OSHA, USDA urged to protect poultry, meatpacking workers

Line speed is too fast, says coalition

September 4, 2013

Today's NewsThe Southern Poverty Law Center (SPLC) and a coalition of civil rights groups filed a formal petition yesterday urging OSHA and the U.S. Department of Agriculture (USDA) to improve worker safety in poultry and meatpacking plants, contending that federal policies allow workers in these facilities to operate in hazardous conditions that often leave them with disabling injuries, illnesses and pain. 

The groups petitioned OSHA to issue new work speed standards to protect the workers responsible for making the U.S. the largest producer of poultry and beef in the world. OSHA’s health and safety rules for workplace do not include regulations regarding processing line speeds – which the SPLC says often operate at a punishing pace. 

The only federal agency regulating line speed is the USDA, which is solely focused on food safety and maximizing production for the industries.

USDA wants lines to go faster

“Though there is ample evidence that work speed is a primary contributor to injuries, the USDA has proposed increasing poultry processing line speeds from a maximum of 140 birds per minute to 175,” according to a statement by the SPLC.

The groups’ petition also calls on the USDA to reconsider its proposed rule change.

“Meatpacking and poultry processing line jobs are among the most notoriously dangerous jobs in the United States,” the petition states. “OSHA’s current failure to regulate poultry and meat processing plant work speed puts plant workers at significant risk of permanently disabling cumulative trauma disorders,” such as carpal tunnel syndrome, which are caused by the extraordinary number of repetitive motions these workers perform.

20,000 cuts a day

The SPLC says meat and poultry workers often make 20,000 cuts a day to the meat and poultry on the line.

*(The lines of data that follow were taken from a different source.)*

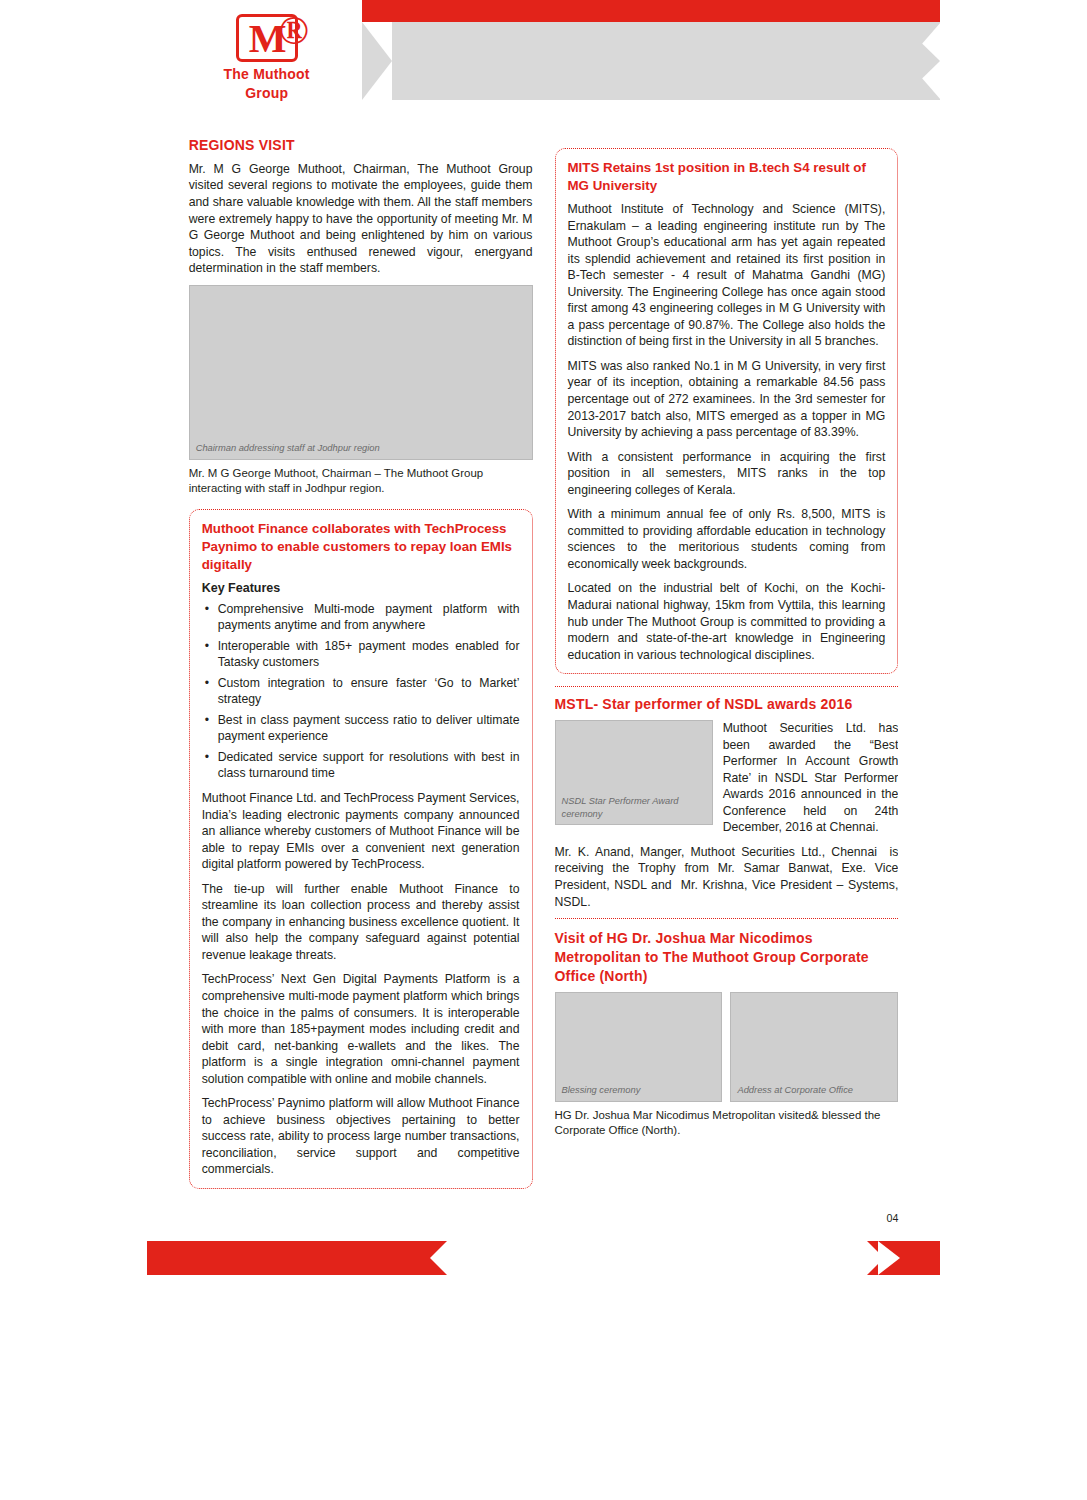M®
The Muthoot Group
REGIONS VISIT
Mr. M G George Muthoot, Chairman, The Muthoot Group visited several regions to motivate the employees, guide them and share valuable knowledge with them. All the staff members were extremely happy to have the opportunity of meeting Mr. M G George Muthoot and being enlightened by him on various topics. The visits enthused renewed vigour, energyand determination in the staff members.
Chairman addressing staff at Jodhpur region
Mr. M G George Muthoot, Chairman – The Muthoot Group interacting with staff in Jodhpur region.
Muthoot Finance collaborates with TechProcess Paynimo to enable customers to repay loan EMIs digitally
Key Features
Comprehensive Multi-mode payment platform with payments anytime and from anywhere
Interoperable with 185+ payment modes enabled for Tatasky customers
Custom integration to ensure faster ‘Go to Market’ strategy
Best in class payment success ratio to deliver ultimate payment experience
Dedicated service support for resolutions with best in class turnaround time
Muthoot Finance Ltd. and TechProcess Payment Services, India’s leading electronic payments company announced an alliance whereby customers of Muthoot Finance will be able to repay EMIs over a convenient next generation digital platform powered by TechProcess.
The tie-up will further enable Muthoot Finance to streamline its loan collection process and thereby assist the company in enhancing business excellence quotient. It will also help the company safeguard against potential revenue leakage threats.
TechProcess’ Next Gen Digital Payments Platform is a comprehensive multi-mode payment platform which brings the choice in the palms of consumers. It is interoperable with more than 185+payment modes including credit and debit card, net-banking e-wallets and the likes. The platform is a single integration omni-channel payment solution compatible with online and mobile channels.
TechProcess’ Paynimo platform will allow Muthoot Finance to achieve business objectives pertaining to better success rate, ability to process large number transactions, reconciliation, service support and competitive commercials.
MITS Retains 1st position in B.tech S4 result of MG University
Muthoot Institute of Technology and Science (MITS), Ernakulam – a leading engineering institute run by The Muthoot Group’s educational arm has yet again repeated its splendid achievement and retained its first position in B-Tech semester - 4 result of Mahatma Gandhi (MG) University. The Engineering College has once again stood first among 43 engineering colleges in M G University with a pass percentage of 90.87%. The College also holds the distinction of being first in the University in all 5 branches.
MITS was also ranked No.1 in M G University, in very first year of its inception, obtaining a remarkable 84.56 pass percentage out of 272 examinees. In the 3rd semester for 2013-2017 batch also, MITS emerged as a topper in MG University by achieving a pass percentage of 83.39%.
With a consistent performance in acquiring the first position in all semesters, MITS ranks in the top engineering colleges of Kerala.
With a minimum annual fee of only Rs. 8,500, MITS is committed to providing affordable education in technology sciences to the meritorious students coming from economically week backgrounds.
Located on the industrial belt of Kochi, on the Kochi- Madurai national highway, 15km from Vyttila, this learning hub under The Muthoot Group is committed to providing a modern and state-of-the-art knowledge in Engineering education in various technological disciplines.
MSTL- Star performer of NSDL awards 2016
NSDL Star Performer Award ceremony
Muthoot Securities Ltd. has been awarded the “Best Performer In Account Growth Rate’ in NSDL Star Performer Awards 2016 announced in the Conference held on 24th December, 2016 at Chennai.
Mr. K. Anand, Manger, Muthoot Securities Ltd., Chennai is receiving the Trophy from Mr. Samar Banwat, Exe. Vice President, NSDL and Mr. Krishna, Vice President – Systems, NSDL.
Visit of HG Dr. Joshua Mar Nicodimos Metropolitan to The Muthoot Group Corporate Office (North)
Blessing ceremony
Address at Corporate Office
HG Dr. Joshua Mar Nicodimus Metropolitan visited& blessed the Corporate Office (North).
04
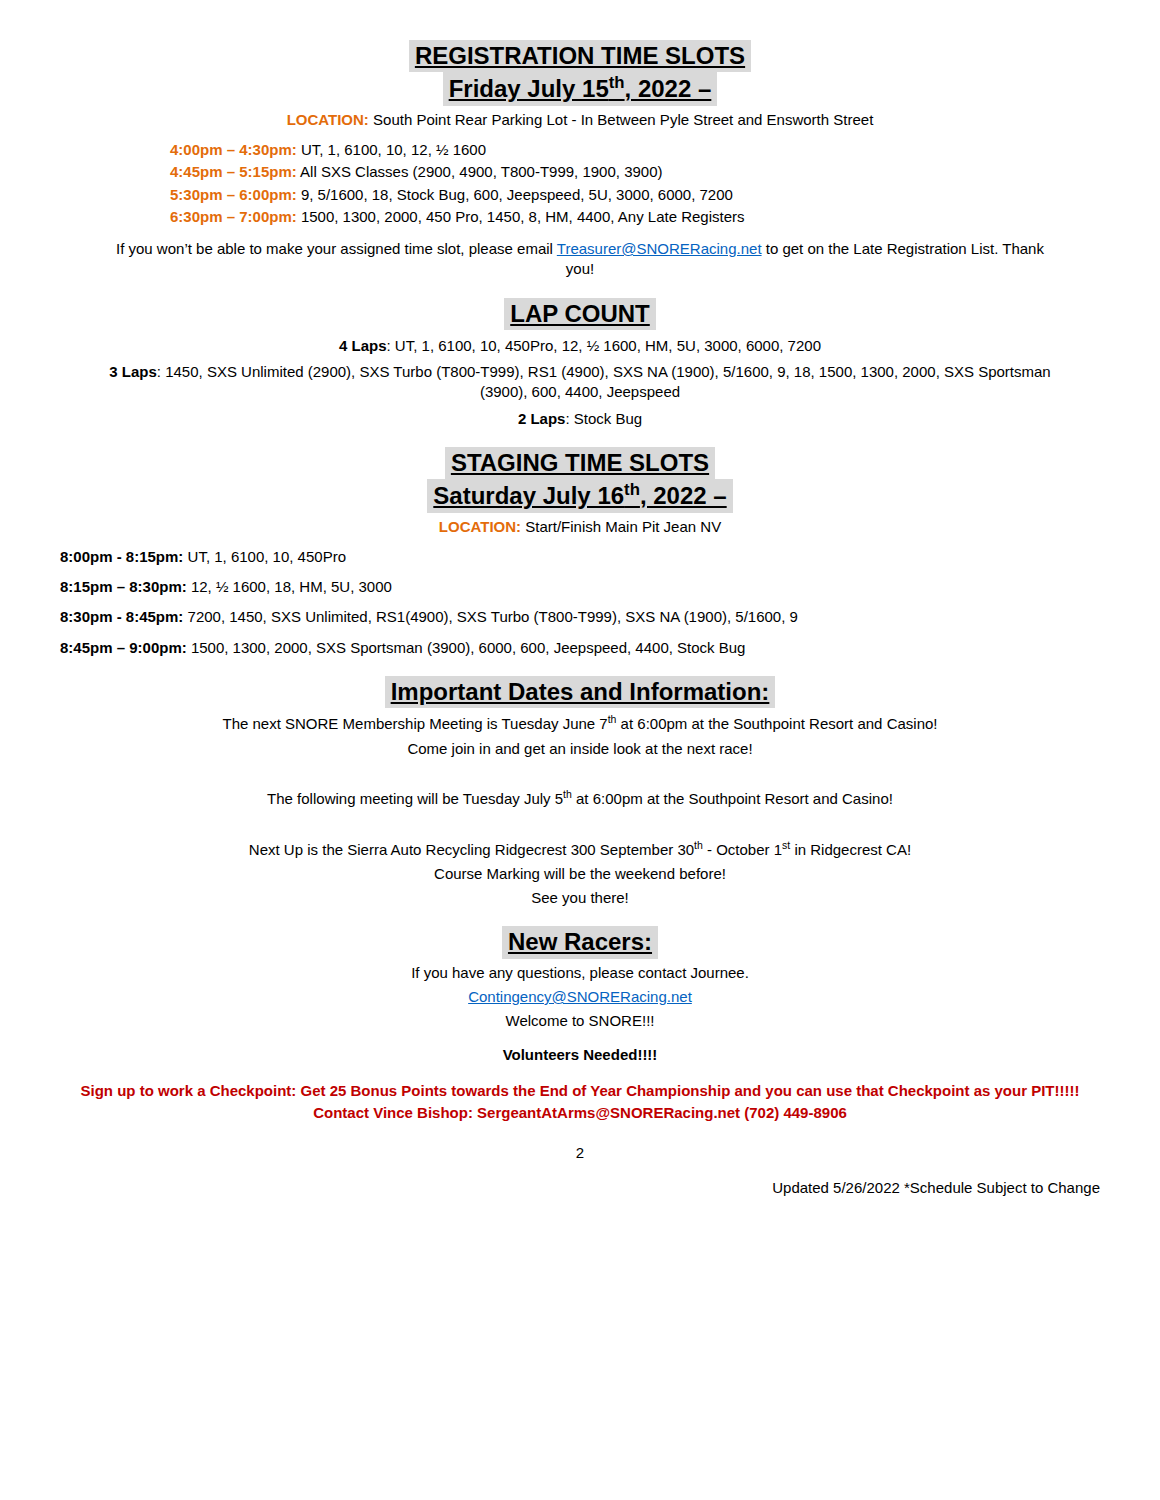REGISTRATION TIME SLOTS
Friday July 15th, 2022 –
LOCATION: South Point Rear Parking Lot - In Between Pyle Street and Ensworth Street
4:00pm – 4:30pm: UT, 1, 6100, 10, 12, ½ 1600
4:45pm – 5:15pm: All SXS Classes (2900, 4900, T800-T999, 1900, 3900)
5:30pm – 6:00pm: 9, 5/1600, 18, Stock Bug, 600, Jeepspeed, 5U, 3000, 6000, 7200
6:30pm – 7:00pm: 1500, 1300, 2000, 450 Pro, 1450, 8, HM, 4400, Any Late Registers
If you won’t be able to make your assigned time slot, please email Treasurer@SNORERacing.net to get on the Late Registration List. Thank you!
LAP COUNT
4 Laps: UT, 1, 6100, 10, 450Pro, 12, ½ 1600, HM, 5U, 3000, 6000, 7200
3 Laps: 1450, SXS Unlimited (2900), SXS Turbo (T800-T999), RS1 (4900), SXS NA (1900), 5/1600, 9, 18, 1500, 1300, 2000, SXS Sportsman (3900), 600, 4400, Jeepspeed
2 Laps: Stock Bug
STAGING TIME SLOTS
Saturday July 16th, 2022 –
LOCATION: Start/Finish Main Pit Jean NV
8:00pm - 8:15pm: UT, 1, 6100, 10, 450Pro
8:15pm – 8:30pm: 12, ½ 1600, 18, HM, 5U, 3000
8:30pm - 8:45pm: 7200, 1450, SXS Unlimited, RS1(4900), SXS Turbo (T800-T999), SXS NA (1900), 5/1600, 9
8:45pm – 9:00pm: 1500, 1300, 2000, SXS Sportsman (3900), 6000, 600, Jeepspeed, 4400, Stock Bug
Important Dates and Information:
The next SNORE Membership Meeting is Tuesday June 7th at 6:00pm at the Southpoint Resort and Casino!
Come join in and get an inside look at the next race!
The following meeting will be Tuesday July 5th at 6:00pm at the Southpoint Resort and Casino!
Next Up is the Sierra Auto Recycling Ridgecrest 300 September 30th - October 1st in Ridgecrest CA!
Course Marking will be the weekend before!
See you there!
New Racers:
If you have any questions, please contact Journee.
Contingency@SNORERacing.net
Welcome to SNORE!!!
Volunteers Needed!!!!
Sign up to work a Checkpoint: Get 25 Bonus Points towards the End of Year Championship and you can use that Checkpoint as your PIT!!!!!
Contact Vince Bishop: SergeantAtArms@SNORERacing.net (702) 449-8906
2
Updated 5/26/2022 *Schedule Subject to Change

“Many fear losing their jobs if they report injuries or ask for safer working conditions. This silence enables companies to hide true injury rates that are far higher than what is publicly reported.”

The petition urges OSHA to implement the following changes to protect workers:

  • Establish a standard that limits work speeds.
  • Create standards that address the specific injuries caused by keeping up with the line speeds.
  • Ensure that existing safety guidelines are enforceable.

The groups also ask USDA to engage in thorough interagency consultation about worker safety before implementing its proposed poultry rule changes that would increase work speeds in poultry processing.

Disposable workers

These hazards have been documented by the SPLC in its 2013 report Unsafe at These Speeds: Alabama’s Poultry Industry and its Disposable Workers. Nebraska Appleseed documented similar dangers in the meatpacking industry in its 2009 report The Speed Kills You: The Voice of Nebraska’s Meatpacking Workers.

The coalition includes the SPLC, Nebraska Appleseed Center for Law in the Public Interest, Alabama Appleseed Center for Law and Justice, Coalition of Poultry Workers, Coalition of Black Trade Unionists, Farmworker Advocacy Network, Heartland Workers Center, Interfaith Worker Justice, Midwest Coalition for Human Rights, National Council for Occupational Safety and Health, North Carolina Justice Center, Northwest Arkansas Worker Justice Center, Refugee Women’s Network, Student Action with Farmworkers and Western North Carolina Workers’ Center.